== TASK TO CARRY OUT ==
Could you return all of the entries below exactly, minus the pictures?

== INFORMATION SHOWN ==
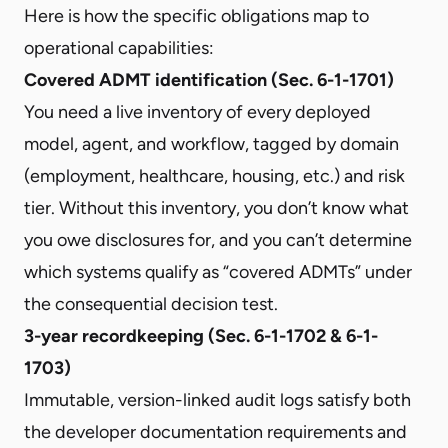
Here is how the specific obligations map to
operational capabilities:
Covered ADMT identification (Sec. 6-1-1701)
You need a live inventory of every deployed
model, agent, and workflow, tagged by domain
(employment, healthcare, housing, etc.) and risk
tier. Without this inventory, you don’t know what
you owe disclosures for, and you can’t determine
which systems qualify as “covered ADMTs” under
the consequential decision test.
3-year recordkeeping (Sec. 6-1-1702 & 6-1-
1703)
Immutable, version-linked audit logs satisfy both
the developer documentation requirements and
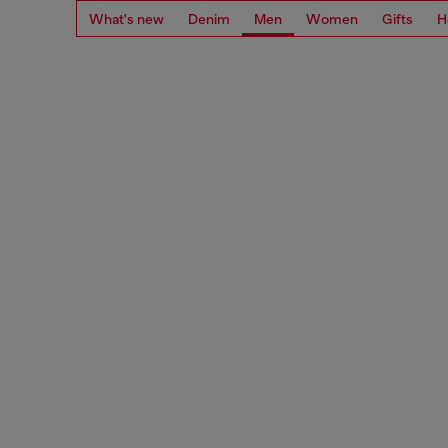
What's new
Denim
Men
Women
Gifts
H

== RESULT ==
Here is how the specific obligations map to
operational capabilities:
Covered ADMT identification (Sec. 6-1-1701)
You need a live inventory of every deployed
model, agent, and workflow, tagged by domain
(employment, healthcare, housing, etc.) and risk
tier. Without this inventory, you don’t know what
you owe disclosures for, and you can’t determine
which systems qualify as “covered ADMTs” under
the consequential decision test.
3-year recordkeeping (Sec. 6-1-1702 & 6-1-
1703)
Immutable, version-linked audit logs satisfy both
the developer documentation requirements and
What's new
Denim
Men
Women
Gifts
H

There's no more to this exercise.